To do so, calculate the \(2\times 2\) matrix \(A^{\top}A\) and solve the equation3

\(A^{\top}A\begin{bmatrix}b \\ w\end{bmatrix} = A^{\top}{\bf y}\).         (1)

LSR line with data points; slope = 0.686; intercept = 1.124.

This equation always has a solution. Call it \(\begin{bmatrix}\hat b \\ \hat w\end{bmatrix}\). The 50-component vector you get by multiplying this solution by \(A\) will be the vector \({\bf \hat y}\),

\(A\begin{bmatrix}\hat b \\ \hat w\end{bmatrix} = {\bf \hat y}\).

The LSR line has slope and intercept given by that solution: \(\hat y = \hat w x + \hat b\).
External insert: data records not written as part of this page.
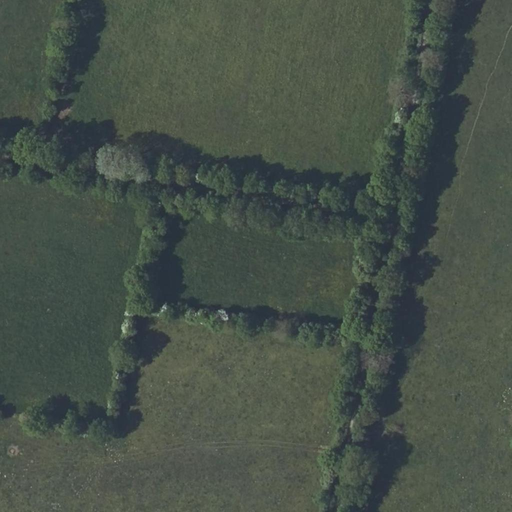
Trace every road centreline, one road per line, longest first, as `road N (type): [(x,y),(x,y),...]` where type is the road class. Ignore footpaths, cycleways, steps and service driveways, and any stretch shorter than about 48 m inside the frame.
road 1 (track): [(338,511),(433,0)]
road 2 (track): [(391,220),(0,156)]
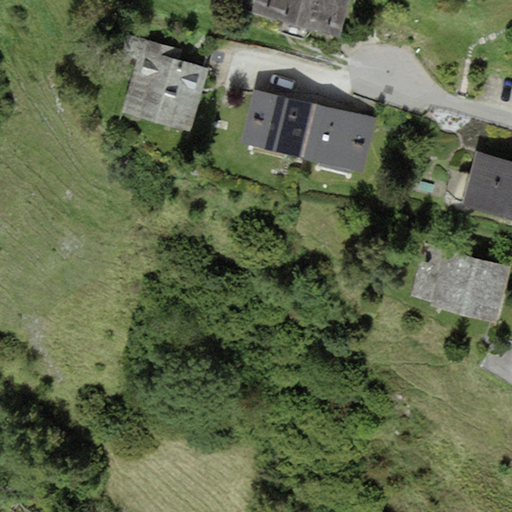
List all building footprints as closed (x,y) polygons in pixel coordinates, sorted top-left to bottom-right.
[(255,0),(252,13),(335,38),(346,0),(255,0)] [(173,49),(132,37),(126,58),(141,62),(126,111),(192,131),(209,73),(169,61),(173,49)] [(373,124),(253,94),(241,144),(361,174),(373,124)] [(511,161),(476,153),(462,209),(511,221),(511,161)] [(510,268),(443,252),(429,308),(496,324),(510,268)]
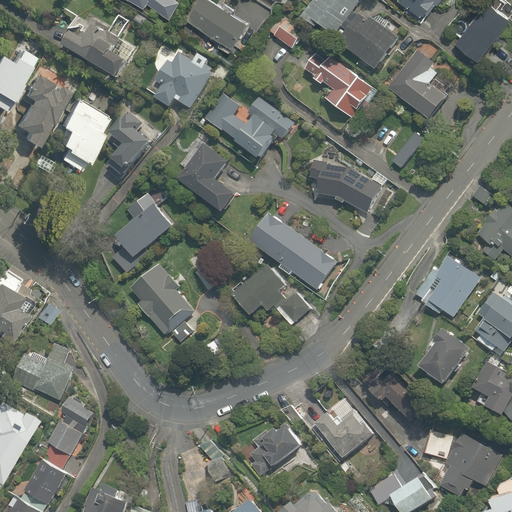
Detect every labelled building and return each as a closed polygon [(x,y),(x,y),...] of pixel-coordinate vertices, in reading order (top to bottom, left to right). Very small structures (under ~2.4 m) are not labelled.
[(132,0),(146,8),(149,3),(173,18),(184,1),(181,0),(132,0)] [(221,40),(218,46),(230,54),(249,22),(213,0),(201,0),(189,21),(221,40)] [(352,10),(355,12),(361,4),(355,0),(317,0),(303,20),(330,40),(352,10)] [(398,0),(428,20),(442,0),(398,0)] [(488,2),(458,44),(480,60),(510,19),(488,2)] [(306,34),(280,13),(267,28),(294,50),(306,34)] [(376,71),(398,40),(361,13),(339,43),(376,71)] [(87,35),(76,27),(64,47),(117,80),(130,60),(114,50),(121,39),(95,23),(87,35)] [(0,110),(2,112),(34,61),(11,46),(4,57),(0,55),(0,110)] [(434,68),(438,62),(418,48),(389,90),(434,120),(450,95),(433,84),(441,72),(434,68)] [(177,99),(195,109),(215,71),(206,66),(211,58),(200,52),(195,60),(174,49),(154,87),(160,91),(155,100),(172,108),(177,99)] [(333,90),(325,100),(353,122),(378,90),(350,68),(348,70),(341,64),(339,67),(330,60),(326,65),(316,57),(306,69),(317,77),(315,79),(324,86),(326,84),(333,90)] [(25,133),(21,139),(36,148),(69,93),(39,75),(26,98),(30,100),(14,127),(25,133)] [(234,118),(241,107),(224,96),(207,121),(265,160),(280,137),(286,140),(296,125),(260,101),(251,114),(255,116),(248,127),(234,118)] [(100,134),(109,119),(76,98),(58,127),(62,130),(54,144),(60,148),(54,157),(76,172),(100,134)] [(130,112),(122,121),(111,134),(125,145),(108,166),(124,179),(152,145),(137,133),(145,124),(130,112)] [(231,160),(204,142),(177,182),(204,201),(225,215),(238,195),(217,181),(231,160)] [(328,160),(316,193),(372,214),(385,181),(328,160)] [(138,220),(118,236),(135,257),(176,225),(152,195),(131,211),(138,220)] [(488,243),(484,248),(503,267),(511,257),(511,206),(506,201),(488,221),(491,224),(481,236),(488,243)] [(340,264),(271,216),(252,243),(283,264),(280,269),(290,275),(293,271),(321,291),(340,264)] [(482,279),(451,257),(439,273),(434,269),(415,294),(421,298),(419,301),(439,316),(443,311),(453,319),(482,279)] [(195,332),(187,322),(198,313),(159,263),(130,286),(143,303),(140,306),(166,338),(169,336),(172,333),(180,344),(195,332)] [(270,312),(274,309),(276,307),(294,326),(312,310),(295,292),(288,299),(282,292),(286,288),(267,267),(247,286),(242,281),(234,289),(239,294),(235,296),(254,316),(264,306),(270,312)] [(12,307),(18,298),(0,287),(0,335),(11,342),(26,315),(12,307)] [(511,302),(495,292),(480,315),(486,319),(483,322),(476,334),(507,353),(511,344),(511,302)] [(55,309),(46,304),(37,318),(47,324),(55,309)] [(446,332),(420,369),(443,385),(469,349),(446,332)] [(50,359),(28,349),(13,380),(60,403),(77,368),(67,363),(72,353),(57,345),(50,359)] [(474,388),(483,393),(478,401),(474,399),(470,407),(480,413),(484,405),(506,417),(508,414),(511,416),(511,379),(505,376),(507,374),(488,363),(486,366),(474,388)] [(387,399),(412,425),(430,407),(388,365),(366,387),(382,404),(387,399)] [(97,413),(71,399),(63,414),(67,416),(51,446),(72,457),(88,427),(90,428),(97,413)] [(0,488),(36,424),(0,404),(0,488)] [(339,424),(330,414),(316,427),(344,459),(373,434),(354,412),(339,424)] [(255,461),(253,463),(263,477),(302,449),(284,425),(271,435),(268,430),(257,438),(260,443),(256,445),(260,450),(252,456),(255,461)] [(452,465),(442,484),(466,497),(475,481),(487,488),(506,452),(464,430),(447,463),(452,465)] [(68,474),(46,460),(27,492),(50,505),(68,474)] [(407,482),(399,469),(382,479),(368,488),(379,505),(393,497),(402,511),(413,511),(435,499),(420,474),(407,482)] [(125,511),(129,503),(118,499),(121,491),(104,484),(101,492),(92,489),(85,507),(89,509),(87,511),(125,511)] [(328,502),(314,487),(286,511),(342,511),(331,499),(328,502)] [(495,509),(485,511),(511,511),(511,492),(492,499),(495,509)] [(42,511),(16,497),(7,511),(42,511)] [(264,511),(254,501),(240,511),(264,511)]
In the running example, the solution comes out as \(\hat b \approx 1.124\) and \(\hat w \approx 0.686\). This LSR line is plotted in red.


Mean Squared Error (MSE).

Given the set of data points and some line (any line), write it as \(\bar y = \bar w x + \bar b\), the MSE for that line is the average of the squared errors that come from the line’s prediction \(\bar y_i=\bar wx_i+\bar b\), compared to the observed value \(y_i\). For example, if the number of data points is 50, then the MSE equals

\(\frac{1}{50}\sum_{i=1}^{50} (\bar y_i – y_i)^2\).
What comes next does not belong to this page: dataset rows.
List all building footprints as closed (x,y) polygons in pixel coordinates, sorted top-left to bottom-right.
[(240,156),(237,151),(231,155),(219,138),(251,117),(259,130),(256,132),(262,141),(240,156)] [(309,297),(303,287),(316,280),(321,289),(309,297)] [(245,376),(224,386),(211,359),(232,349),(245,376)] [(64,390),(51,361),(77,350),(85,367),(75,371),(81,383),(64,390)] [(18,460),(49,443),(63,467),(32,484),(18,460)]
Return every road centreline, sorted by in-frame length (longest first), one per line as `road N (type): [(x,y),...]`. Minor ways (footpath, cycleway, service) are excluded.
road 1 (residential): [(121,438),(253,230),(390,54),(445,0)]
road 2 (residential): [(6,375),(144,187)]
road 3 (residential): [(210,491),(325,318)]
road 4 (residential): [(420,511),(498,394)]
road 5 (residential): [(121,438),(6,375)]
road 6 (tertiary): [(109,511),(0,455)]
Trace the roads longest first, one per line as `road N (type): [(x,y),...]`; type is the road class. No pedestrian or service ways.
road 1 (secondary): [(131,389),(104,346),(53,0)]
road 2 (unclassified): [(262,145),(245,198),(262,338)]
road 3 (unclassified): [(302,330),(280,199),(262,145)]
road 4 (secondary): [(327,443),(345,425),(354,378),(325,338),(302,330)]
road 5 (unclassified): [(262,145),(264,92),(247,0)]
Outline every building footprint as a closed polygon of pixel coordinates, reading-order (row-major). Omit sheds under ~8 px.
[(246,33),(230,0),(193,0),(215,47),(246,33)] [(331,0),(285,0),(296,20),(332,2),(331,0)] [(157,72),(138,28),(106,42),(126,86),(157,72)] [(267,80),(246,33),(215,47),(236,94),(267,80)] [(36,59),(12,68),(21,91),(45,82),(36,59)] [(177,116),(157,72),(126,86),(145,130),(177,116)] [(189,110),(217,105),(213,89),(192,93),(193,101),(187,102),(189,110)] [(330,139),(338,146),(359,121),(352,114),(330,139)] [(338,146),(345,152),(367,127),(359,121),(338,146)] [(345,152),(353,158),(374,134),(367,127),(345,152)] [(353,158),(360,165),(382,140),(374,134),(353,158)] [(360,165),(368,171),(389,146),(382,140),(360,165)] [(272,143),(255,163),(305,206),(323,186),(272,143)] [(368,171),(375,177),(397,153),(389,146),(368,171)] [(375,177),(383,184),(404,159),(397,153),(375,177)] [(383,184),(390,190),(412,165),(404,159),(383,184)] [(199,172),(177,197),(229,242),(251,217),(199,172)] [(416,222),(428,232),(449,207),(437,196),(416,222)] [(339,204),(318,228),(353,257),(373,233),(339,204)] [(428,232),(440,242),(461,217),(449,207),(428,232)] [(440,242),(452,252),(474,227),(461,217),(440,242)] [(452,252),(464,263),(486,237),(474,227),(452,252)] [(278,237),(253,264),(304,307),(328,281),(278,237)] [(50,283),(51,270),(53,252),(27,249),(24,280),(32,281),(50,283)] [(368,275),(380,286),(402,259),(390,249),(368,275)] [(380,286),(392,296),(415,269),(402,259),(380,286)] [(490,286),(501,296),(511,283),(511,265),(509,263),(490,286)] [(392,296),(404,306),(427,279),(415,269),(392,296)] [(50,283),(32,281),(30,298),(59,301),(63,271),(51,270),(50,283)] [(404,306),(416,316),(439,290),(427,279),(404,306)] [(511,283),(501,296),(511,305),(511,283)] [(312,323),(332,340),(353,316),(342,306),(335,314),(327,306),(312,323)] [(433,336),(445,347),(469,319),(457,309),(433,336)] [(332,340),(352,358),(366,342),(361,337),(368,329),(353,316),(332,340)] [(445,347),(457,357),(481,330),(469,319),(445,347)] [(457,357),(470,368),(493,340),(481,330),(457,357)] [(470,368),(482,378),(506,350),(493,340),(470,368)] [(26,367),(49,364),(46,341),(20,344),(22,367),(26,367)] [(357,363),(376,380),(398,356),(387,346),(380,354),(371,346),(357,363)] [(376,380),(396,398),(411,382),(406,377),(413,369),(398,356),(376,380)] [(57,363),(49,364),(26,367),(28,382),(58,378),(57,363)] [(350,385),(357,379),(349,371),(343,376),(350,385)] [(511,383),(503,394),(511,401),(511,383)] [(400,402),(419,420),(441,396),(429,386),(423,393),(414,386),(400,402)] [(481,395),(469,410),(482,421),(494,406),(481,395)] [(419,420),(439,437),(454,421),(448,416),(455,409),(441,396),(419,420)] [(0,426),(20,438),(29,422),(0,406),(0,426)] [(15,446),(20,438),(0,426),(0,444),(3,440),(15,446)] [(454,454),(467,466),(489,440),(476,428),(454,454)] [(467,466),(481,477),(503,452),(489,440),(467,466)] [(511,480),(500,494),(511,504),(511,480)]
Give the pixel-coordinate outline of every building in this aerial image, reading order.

A line is said to be the best fit to a set of data points if, among all lines, it has the minimum MSE. The line given by the procedure above, with slope \(\hat w\) and intercept \(\hat b\), is the one with minimum MSE. This perspective, that a MSE can be calculated for any arbitrary line4 in the plane, and the LSR line minimizes it, will be brought up multiple times. As a “first example,” we will see how it follows the pattern for how to go about using the data to select a particular predictor (the particular LSR line) within a class of possible predictors (all non-vertical lines).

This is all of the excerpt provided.